C'erano due strade. Una semplice: il Pd avrebbe potuto votare Rodotà come Presidente della Repubblica, aprire una interlocuzione con quel pezzo d'Italia che, in questi anni, ha sostenuto il referendum sui beni comuni, ha combattuto il berlusconismo, si è battuto per un paese laico e per la difesa della Costituzione. Attraverso questa scelta si sarebbe potuto mettere con le spalle al muro chi aveva conquistato il consenso degli italiani per produrre un cambiamento e che invece aveva cominciato l'esperienza parlamentare limitandosi a mandare tutti a quel paese. Insomma, si sarebbe potuto fare un governo di reale cambiamento.

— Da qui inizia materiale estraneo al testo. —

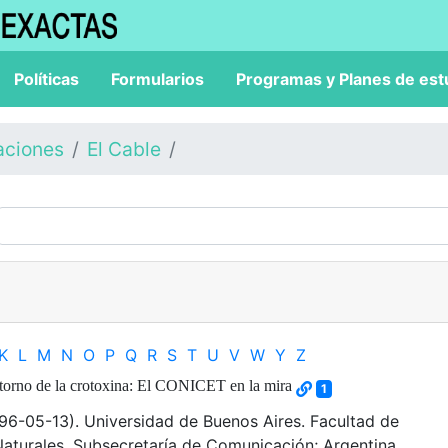
Políticas
Formularios
Programas y Planes de est
aciones
El Cable
K
L
M
N
O
P
Q
R
S
T
U
V
W
Y
Z
etorno de la crotoxina: El CONICET en la mira
1
96-05-13). Universidad de Buenos Aires. Facultad de
Naturales. Subsecretaría de Comunicación; Argentina.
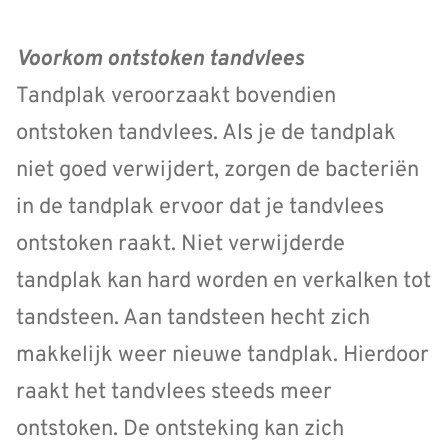
Voorkom ontstoken tandvlees
Tandplak veroorzaakt bovendien
ontstoken tandvlees. Als je de tandplak
niet goed verwijdert, zorgen de bacteriën
in de tandplak ervoor dat je tandvlees
ontstoken raakt. Niet verwijderde
tandplak kan hard worden en verkalken tot
tandsteen. Aan tandsteen hecht zich
makkelijk weer nieuwe tandplak. Hierdoor
raakt het tandvlees steeds meer
ontstoken. De ontsteking kan zich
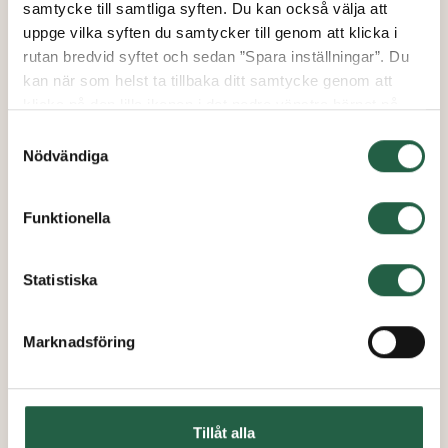
samtycke till samtliga syften. Du kan också välja att
uppge vilka syften du samtycker till genom att klicka i
rutan bredvid syftet och sedan ”Spara inställningar”. Du
kan när som helst ta tillbaka ditt samtycke genom att
klicka på den lilla ikonen i det nedre vänstra hörnet på
sidan. Klicka på länken för att läsa mer om hur vi
Samtyckesval
använder kakor och andra tekniska lösningar och hur vi
Nödvändiga
inhämtar och behandlar personuppgifter.
Funktionella
Ta reda på mer om cookies Googles sekretesspolicy
Statistiska
Reservcylinderkolv
Marknadsföring
från
199 kr
Tillåt alla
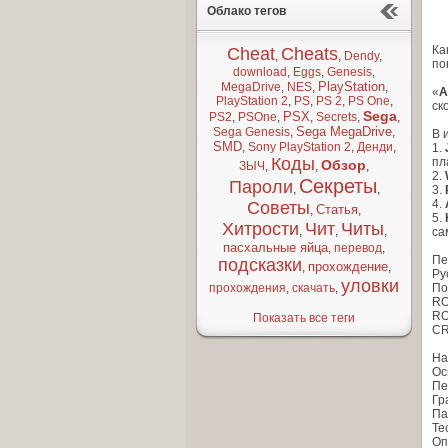
Облако тегов
Ка
Cheat
Cheats
,
,
Dendy
,
по
download
,
Eggs
,
Genesis
,
PlayStation
MegaDrive
,
NES
,
,
«
А
PlayStation 2
,
PS
,
PS 2
,
PS One
,
ск
Sega
PSX
PS2
,
PSOne
,
,
Secrets
,
,
Sega MegaDrive
Sega Genesis
,
,
В 
SMD
,
Sony PlayStation 2
,
Денди
,
1.
Коды
пл
Обзор
ЗЫЧ
,
,
,
2.
Секреты
Пароли
,
,
3.
4.
Советы
Статья
,
,
5.
Хитрости
Чит
Читы
,
,
,
са
пасхальные яйца
,
перевод
,
Пе
подсказки
прохождение
,
,
Ру
уловки
прохождения
,
скачать
,
По
RO
RO
Показать все теги
CR
На
Ос
Пе
Гр
Па
Те
Оп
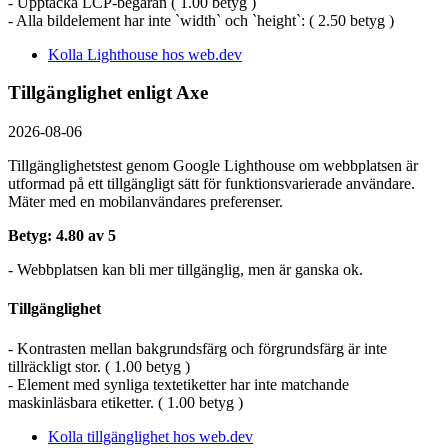
- Upptäcka LCP-begäran ( 1.00 betyg )
- Alla bildelement har inte `width` och `height`: ( 2.50 betyg )
Kolla Lighthouse hos web.dev
Tillgänglighet enligt Axe
2026-08-06
Tillgänglighetstest genom Google Lighthouse om webbplatsen är
utformad på ett tillgängligt sätt för funktionsvarierade användare.
Mäter med en mobil­användares preferenser.
Betyg: 4.80 av 5
- Webbplatsen kan bli mer tillgänglig, men är ganska ok.
Tillgänglighet
- Kontrasten mellan bakgrundsfärg och förgrundsfärg är inte
tillräckligt stor. ( 1.00 betyg )
- Element med synliga textetiketter har inte matchande
maskinläsbara etiketter. ( 1.00 betyg )
Kolla tillgänglighet hos web.dev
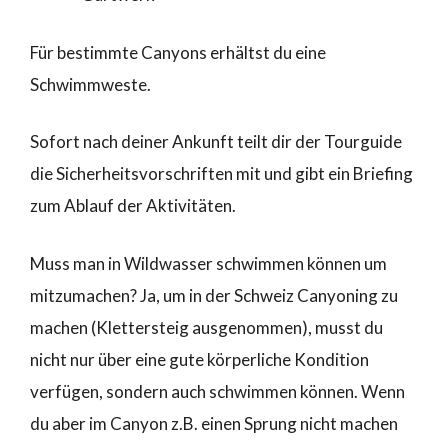
Für bestimmte Canyons erhältst du eine
Schwimmweste.
Sofort nach deiner Ankunft teilt dir der Tourguide
die Sicherheitsvorschriften mit und gibt ein Briefing
zum Ablauf der Aktivitäten.
Muss man in Wildwasser schwimmen können um
mitzumachen? Ja, um in der Schweiz Canyoning zu
machen (Klettersteig ausgenommen), musst du
nicht nur über eine gute körperliche Kondition
verfügen, sondern auch schwimmen können. Wenn
du aber im Canyon z.B. einen Sprung nicht machen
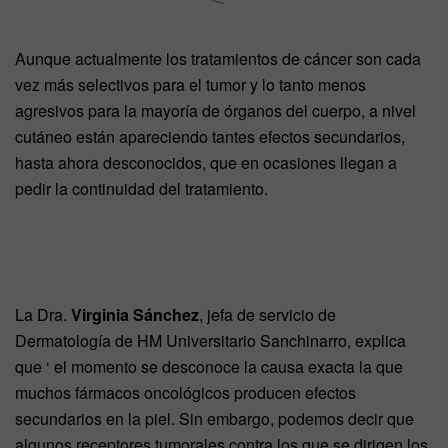
Aunque actualmente los tratamientos de cáncer son cada
vez más selectivos para el tumor y lo tanto menos
agresivos para la mayoría de órganos del cuerpo, a nivel
cutáneo están apareciendo tantes efectos secundarios,
hasta ahora desconocidos, que en ocasiones llegan a
pedir la continuidad del tratamiento.
La Dra.
Virginia Sánchez
, jefa de servicio de
Dermatología de HM Universitario Sanchinarro, explica
que ‘ el momento se desconoce la causa exacta la que
muchos fármacos oncológicos producen efectos
secundarios en la piel. Sin embargo, podemos decir que
algunos receptores tumorales contra los que se dirigen los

Invece, dopo averlo negato per settimane, il Pd ha scelto la strada dell'accordo trasversale, del governo di grande coalizione, attraverso la rielezione alla Presidenza della Repubblica di Giorgio Napolitano, l'inventore del governo tecnico guidato da Monti che ha massacrato il Paese e rinvigorito Berlusconi.
Evidentemente si è scelta la strada del politicismo bieco, della politica senza anima che già gode all'idea dell'ennesimo governo Amato, sostenuto da destra, centro e sinistra.
E così si consegna la piazza ai nuovi populisti che con accenti neo-nazisti urlano a golpe e invitano alla riedizione di una marcia su Roma.
Il Pd ha perso l'ultima occasione per essere un partito credibile, spappolandosi e accartocciandosi, consegnando il Paese, per l'ennesima volta, ad un redivivo Berlusconi.

E la sinistra? Può ripartire da Rodotà, uomo serio, colto e di sinistra.